O homem que dizia adeus aos comboios (short stories #106)


Sofa Surfers, “Sofa Rockers” (Richard Dorfmeister Remix), in https://www.youtube.com/watch?v=HAGZ3m_9N_8
          Dentro dos velozes comboios era difícil apreciar o homem que estava a todo o tempo (pelo menos, de cada vez que passava um comboio) a acenar para quem o via dentro do comboio. Os comboios vão sempre apressados e a paisagem escorre como um borrão indistinto. Os passageiros habituais, por serem habituais, não prestam atenção ao que se passa fora do comboio. Ora leem, ora conversam com os passageiros outros que também são assíduos, ora dormem. Era um ou outro passageiro não assíduo que, com olho de lince, anotava a presença de um homem pálido, inerte, em constante adeus. Ficavam perplexos, alguns dos efémeros passageiros: temiam que aquele adeus fosse um presságio e que alguma coisa de mal acontecesse – ao comboio, ou que a desfortuna apenas acossasse o passageiro que desse conta do homem em constante acenar em forma de adeus. Outros, menos dados às coisas angustiantes da vida, sorriam. Sorriam porque sentiam conforto ao verem um homem tomar parte do seu tempo para emprestar um pouco de simpatia ao comboio. E como o homem era sempre visto por todos os comboios apressados, dizia-se que sabia de cor os horários dos mesmos. Um dia, por causa de uma avaria na catenária, os comboios circulavam mais devagar naquele segmento da linha ferroviária. Os passageiros frequentes continuavam entretidos nos seus rotineiros afazeres (a leitura, a conversa, o sono em débito), como se com os afazeres rotineiros conseguissem triunfar sobre a rotina da viagem. Um ou outro passageiro efémero não ficaram indiferentes à esfíngica personagem que acenava mecanicamente na direção do comboio.

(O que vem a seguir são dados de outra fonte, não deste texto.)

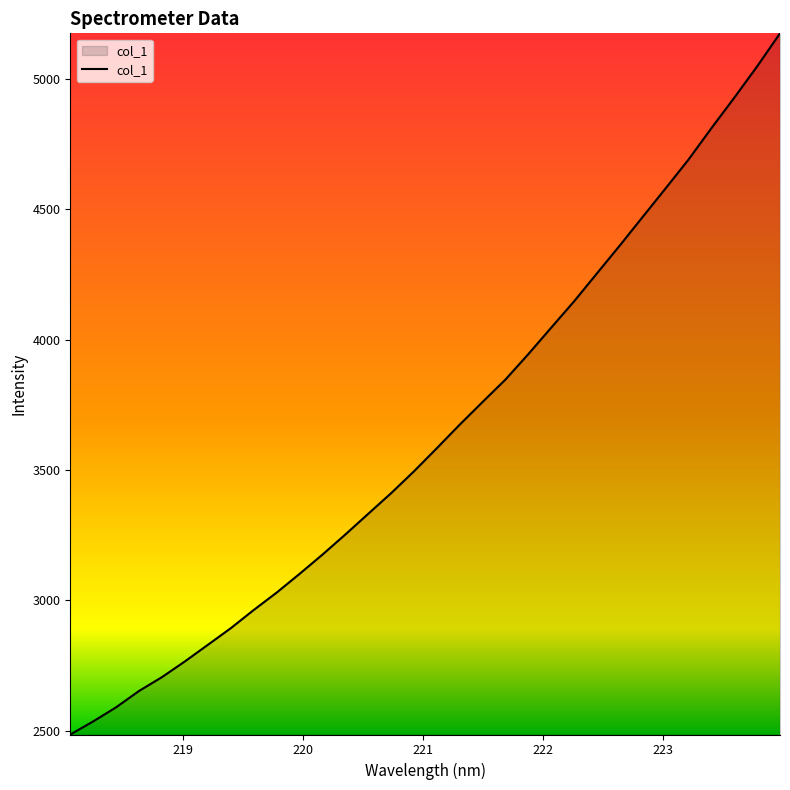

What is the smallest value displayed?

2485.7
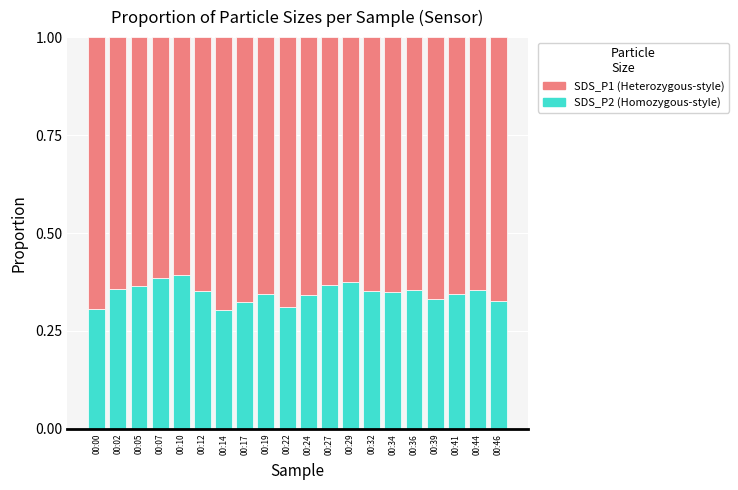

What is the total value across all series at 00:36?

1.0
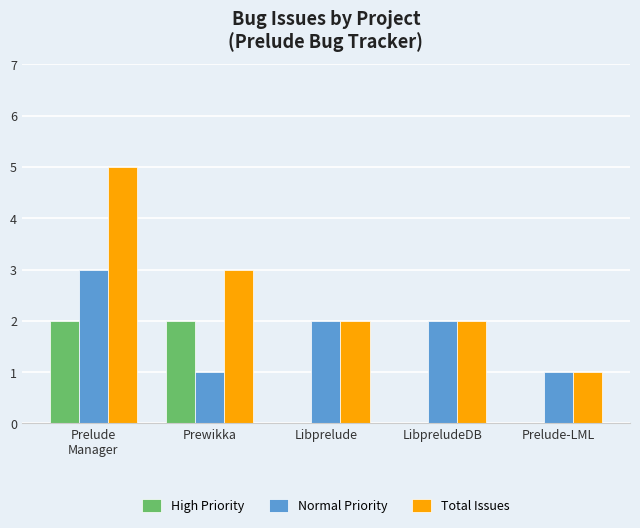

Reading right to left, list all the values displayed in this chart.

High Priority: 0	0	0	2	2
Normal Priority: 1	2	2	1	3
Total Issues: 1	2	2	3	5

Não parecia uma figura de carne e osso. Se fosse numa rua movimentada da cidade, onde os transeuntes que mais se acotovelam são turistas, compreendia-se: os homens-estátua procuram um magro pecúlio junto das pessoas mais sensíveis (os turistas, quando estão em turismo). Não era o caso. Aquele lugar era ermo, com campos e campos à volta, sem casas nas imediações. Os passageiros efémeros com dotes de observador tiraram a pinta do homem que acenava para dentro dos comboios: era um espantalho; um espantalho tão perfeito que, à velocidade voraz dos comboios, se podia jurar ser gente de carne e osso.